## YOUR OBJECTIVE
Quote the lines of the material below that run from the line containing "159: (68, 434)" through the line containing "188: (23, 360)", including both of those lines.

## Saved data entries

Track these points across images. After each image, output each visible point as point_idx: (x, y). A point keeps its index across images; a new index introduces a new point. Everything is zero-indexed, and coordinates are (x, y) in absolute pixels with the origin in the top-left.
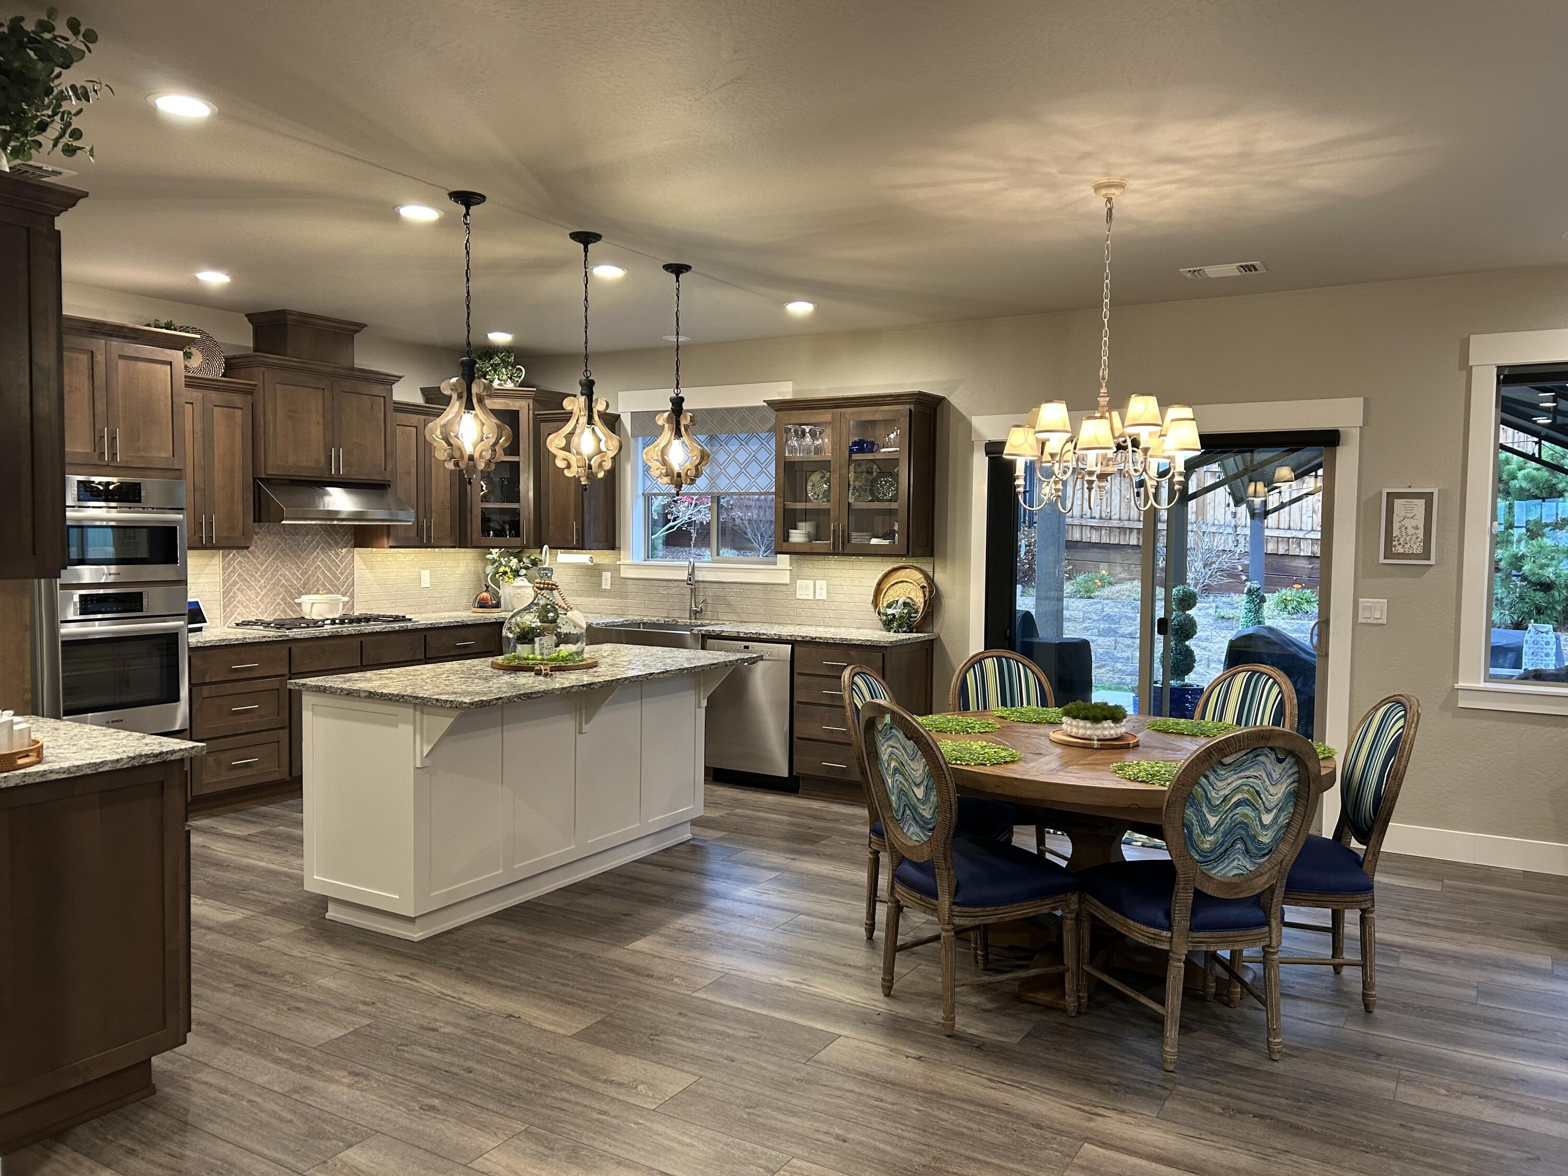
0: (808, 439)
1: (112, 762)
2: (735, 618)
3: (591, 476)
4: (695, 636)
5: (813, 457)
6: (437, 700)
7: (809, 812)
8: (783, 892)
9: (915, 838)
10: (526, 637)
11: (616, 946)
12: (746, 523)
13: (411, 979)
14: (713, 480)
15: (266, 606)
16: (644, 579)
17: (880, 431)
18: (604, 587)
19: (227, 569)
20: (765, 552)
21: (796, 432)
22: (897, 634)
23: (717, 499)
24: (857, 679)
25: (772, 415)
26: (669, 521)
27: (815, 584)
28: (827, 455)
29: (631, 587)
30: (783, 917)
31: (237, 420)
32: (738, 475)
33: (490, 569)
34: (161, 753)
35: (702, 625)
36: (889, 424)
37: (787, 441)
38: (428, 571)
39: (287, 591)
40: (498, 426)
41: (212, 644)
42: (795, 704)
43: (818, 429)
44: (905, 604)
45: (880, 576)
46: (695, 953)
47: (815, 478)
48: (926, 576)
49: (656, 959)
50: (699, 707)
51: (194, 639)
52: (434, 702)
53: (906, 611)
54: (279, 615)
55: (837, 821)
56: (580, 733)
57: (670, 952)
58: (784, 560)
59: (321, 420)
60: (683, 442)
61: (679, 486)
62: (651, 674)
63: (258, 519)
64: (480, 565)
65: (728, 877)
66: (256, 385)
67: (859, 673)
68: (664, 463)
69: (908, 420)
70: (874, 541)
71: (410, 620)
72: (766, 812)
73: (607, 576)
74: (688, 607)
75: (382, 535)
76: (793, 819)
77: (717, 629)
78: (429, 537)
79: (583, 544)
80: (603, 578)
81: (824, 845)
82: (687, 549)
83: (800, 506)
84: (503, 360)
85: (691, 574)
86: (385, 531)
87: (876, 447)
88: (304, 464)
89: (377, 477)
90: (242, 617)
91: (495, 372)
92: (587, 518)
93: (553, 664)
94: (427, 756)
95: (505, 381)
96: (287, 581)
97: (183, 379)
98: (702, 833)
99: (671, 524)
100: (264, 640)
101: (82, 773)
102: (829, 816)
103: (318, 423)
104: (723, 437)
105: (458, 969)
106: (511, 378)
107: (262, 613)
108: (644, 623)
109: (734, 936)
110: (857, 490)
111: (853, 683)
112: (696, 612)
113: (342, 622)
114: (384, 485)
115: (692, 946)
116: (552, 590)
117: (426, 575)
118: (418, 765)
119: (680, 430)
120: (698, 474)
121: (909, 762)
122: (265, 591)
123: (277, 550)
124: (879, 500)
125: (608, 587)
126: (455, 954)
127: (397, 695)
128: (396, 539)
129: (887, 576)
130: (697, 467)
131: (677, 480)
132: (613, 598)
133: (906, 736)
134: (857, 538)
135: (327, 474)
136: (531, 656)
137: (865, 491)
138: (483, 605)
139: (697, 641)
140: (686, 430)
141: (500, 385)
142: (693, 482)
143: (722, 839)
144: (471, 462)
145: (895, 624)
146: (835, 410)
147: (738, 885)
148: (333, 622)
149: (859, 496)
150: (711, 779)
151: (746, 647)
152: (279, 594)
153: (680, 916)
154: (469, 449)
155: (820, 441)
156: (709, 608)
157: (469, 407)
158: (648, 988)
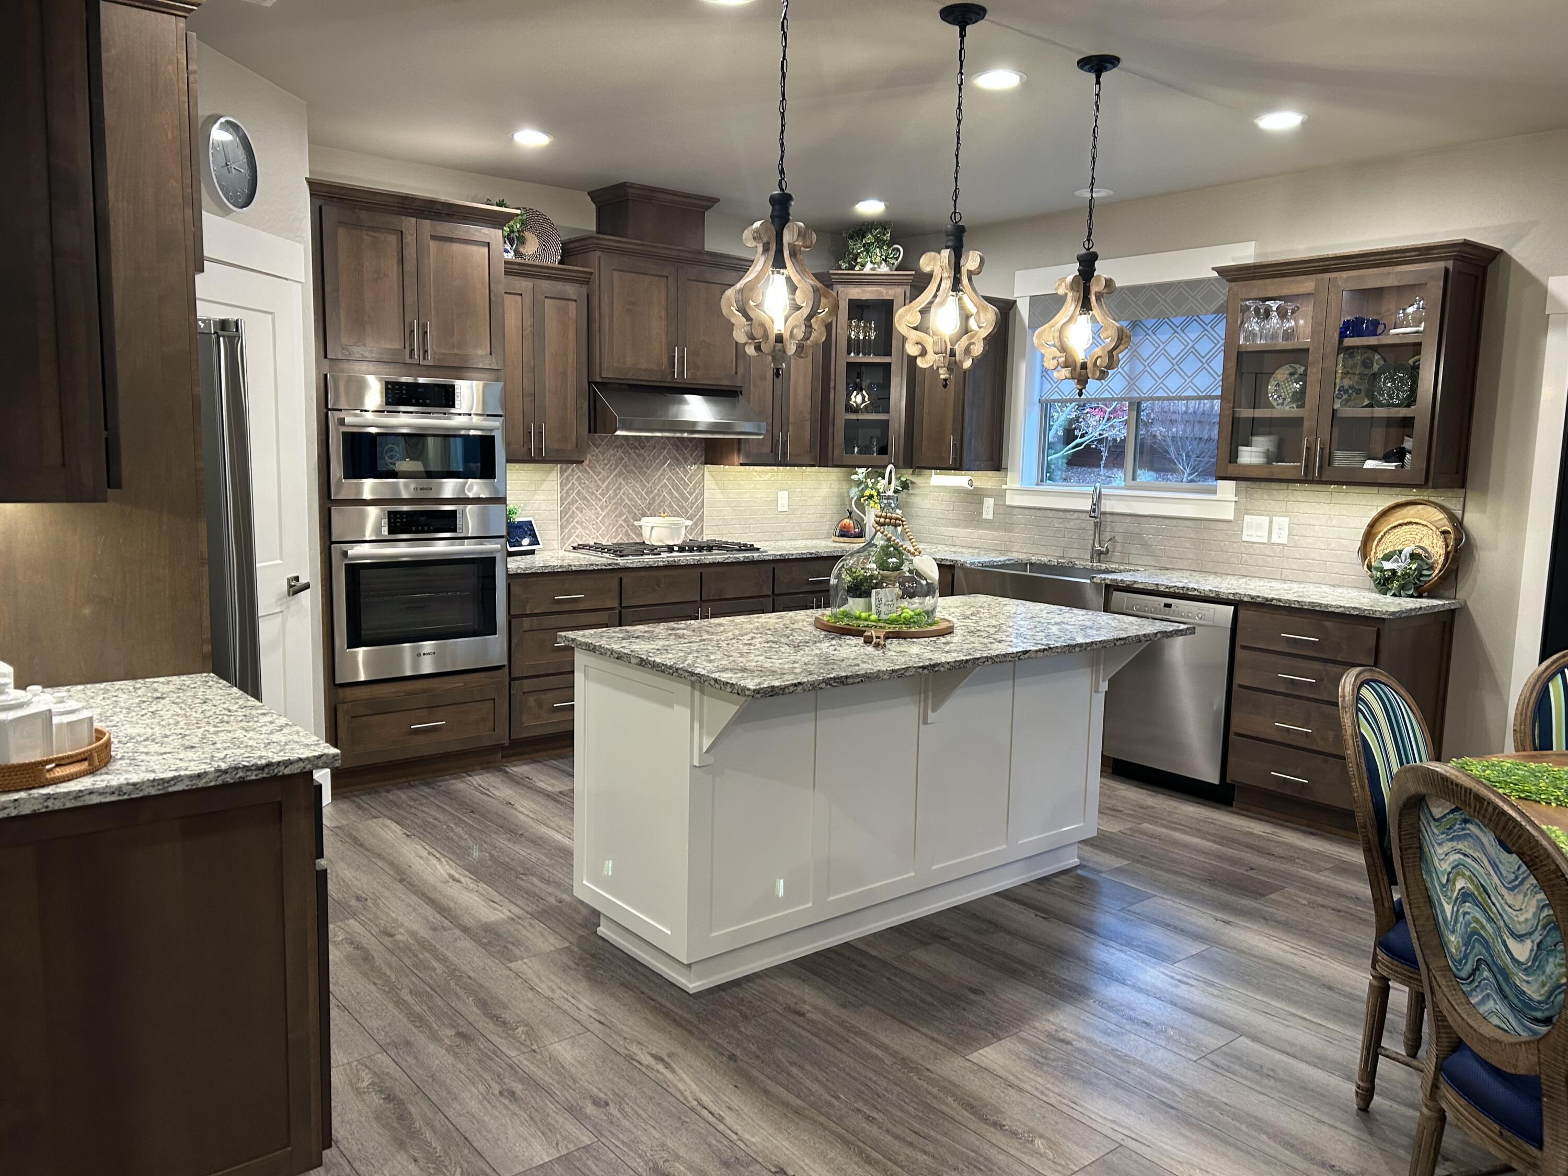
0: (1275, 320)
1: (191, 777)
2: (1153, 564)
3: (953, 366)
4: (1097, 586)
5: (1281, 344)
6: (716, 680)
7: (1247, 840)
8: (1212, 984)
9: (1495, 1021)
10: (860, 589)
11: (955, 1051)
12: (1169, 440)
13: (668, 1066)
14: (1132, 380)
15: (607, 528)
16: (1035, 508)
17: (1388, 305)
18: (984, 517)
19: (566, 485)
20: (1190, 474)
21: (1257, 311)
22: (1397, 600)
23: (1137, 406)
24: (1366, 692)
25: (1223, 291)
26: (1076, 437)
27: (1271, 522)
28: (1305, 340)
29: (1019, 517)
30: (1213, 1039)
31: (570, 315)
32: (1168, 374)
33: (854, 492)
34: (269, 765)
35: (1107, 571)
36: (1406, 292)
37: (1242, 323)
38: (786, 493)
39: (630, 512)
40: (816, 290)
41: (533, 571)
42: (1235, 687)
43: (1290, 307)
44: (1413, 556)
45: (1374, 514)
46: (1071, 1089)
47: (1281, 374)
48: (1452, 517)
49: (1012, 1092)
50: (1097, 691)
51: (516, 565)
52: (712, 682)
53: (1414, 567)
54: (620, 539)
55: (1291, 860)
56: (925, 723)
57: (1034, 1080)
58: (1227, 488)
59: (663, 314)
60: (1093, 319)
61: (1082, 382)
62: (1025, 652)
63: (593, 429)
64: (845, 486)
65: (1128, 943)
66: (591, 273)
67: (1367, 682)
68: (1063, 349)
69: (1441, 284)
70: (1370, 464)
71: (758, 549)
72: (1185, 833)
73: (989, 503)
74: (1090, 546)
75: (732, 451)
76: (1225, 849)
77: (1127, 578)
78: (784, 454)
79: (961, 464)
80: (985, 505)
81: (1274, 902)
82: (1096, 470)
83: (1259, 413)
84: (877, 239)
85: (1096, 505)
86: (736, 446)
87: (1381, 328)
88: (644, 366)
89: (725, 382)
90: (581, 539)
91: (868, 253)
92: (967, 431)
93: (890, 628)
94: (708, 751)
95: (879, 264)
96: (630, 500)
97: (503, 265)
98: (1095, 858)
99: (1078, 441)
100: (592, 568)
101: (141, 794)
102: (1279, 851)
103: (661, 318)
104: (1149, 323)
105: (732, 1057)
106: (885, 261)
107: (603, 536)
108: (1031, 564)
109: (1135, 1062)
110: (1346, 392)
111: (1359, 699)
112: (1100, 553)
113: (682, 549)
114: (736, 392)
115: (1068, 1072)
116: (896, 526)
117: (784, 497)
118: (696, 763)
119: (1089, 300)
120: (1112, 361)
121: (1503, 891)
122: (606, 511)
123: (620, 466)
124: (1381, 405)
125: (990, 517)
126: (735, 1026)
127: (671, 667)
128: (747, 456)
129: (1384, 514)
130: (1111, 353)
131: (1081, 374)
132: (996, 530)
133: (1502, 844)
134: (1341, 459)
135: (669, 379)
136: (864, 615)
137: (1358, 392)
138: (844, 533)
139: (1099, 593)
140: (1098, 299)
141: (873, 269)
142: (1103, 375)
143: (1121, 871)
144: (779, 345)
145: (1396, 584)
146: (1320, 276)
147: (1143, 960)
148: (670, 549)
149: (1347, 401)
150: (1110, 770)
151: (1168, 606)
152: (621, 514)
153: (1053, 1007)
154: (779, 326)
155: (1293, 323)
156: (1118, 548)
157: (779, 263)
158: (992, 1152)
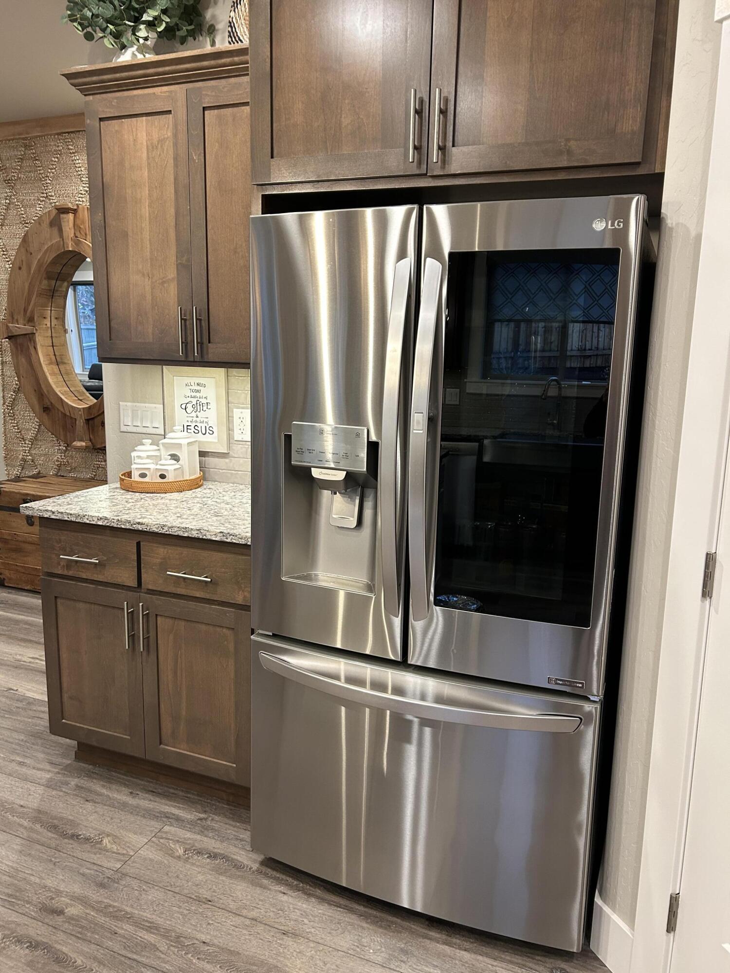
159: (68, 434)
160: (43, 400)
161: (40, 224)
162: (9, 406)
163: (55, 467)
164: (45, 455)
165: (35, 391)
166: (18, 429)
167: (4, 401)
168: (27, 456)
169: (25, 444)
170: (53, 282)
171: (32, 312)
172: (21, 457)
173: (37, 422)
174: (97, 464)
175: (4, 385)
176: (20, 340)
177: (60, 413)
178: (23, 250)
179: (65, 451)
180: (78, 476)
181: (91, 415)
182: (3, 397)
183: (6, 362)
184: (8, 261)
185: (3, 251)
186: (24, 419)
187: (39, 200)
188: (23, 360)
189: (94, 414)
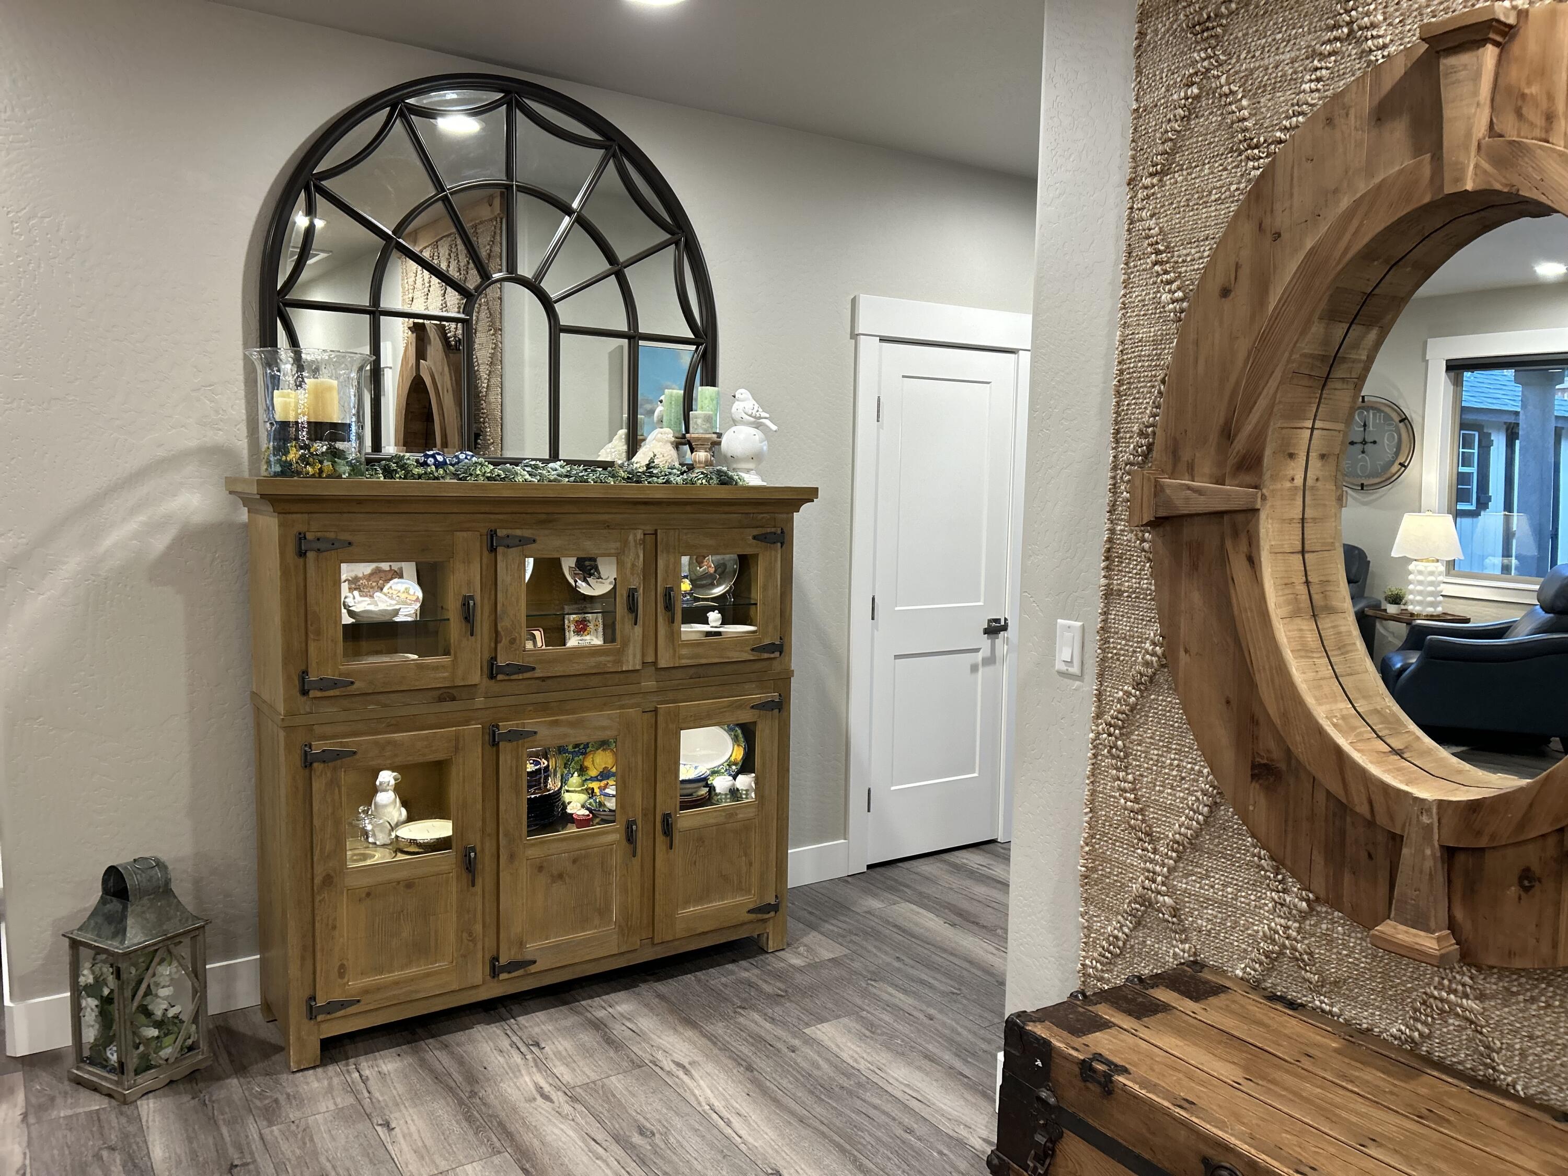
159: (1347, 878)
160: (1255, 738)
161: (1330, 121)
162: (1115, 727)
163: (1254, 955)
164: (1221, 904)
165: (1228, 702)
166: (1136, 800)
167: (1099, 707)
168: (1159, 893)
169: (1155, 851)
170: (1339, 330)
171: (1259, 437)
172: (1135, 887)
173: (1205, 793)
174: (1442, 1000)
175: (1103, 660)
176: (1190, 532)
177: (1321, 797)
178: (1247, 229)
179: (1304, 916)
180: (1347, 1015)
181: (1479, 833)
182: (1099, 695)
183: (1120, 593)
184: (1169, 282)
185: (1157, 252)
186: (1158, 773)
187: (1314, 54)
188: (1196, 597)
189: (1493, 837)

## EXPECTED ANSWER
159: (68, 434)
160: (43, 400)
161: (40, 224)
162: (9, 406)
163: (55, 467)
164: (45, 455)
165: (35, 391)
166: (18, 429)
167: (4, 401)
168: (27, 456)
169: (25, 444)
170: (53, 282)
171: (32, 312)
172: (21, 457)
173: (37, 422)
174: (97, 464)
175: (4, 385)
176: (20, 340)
177: (60, 413)
178: (23, 250)
179: (65, 451)
180: (78, 476)
181: (91, 415)
182: (3, 397)
183: (6, 362)
184: (8, 261)
185: (3, 251)
186: (24, 419)
187: (39, 200)
188: (23, 360)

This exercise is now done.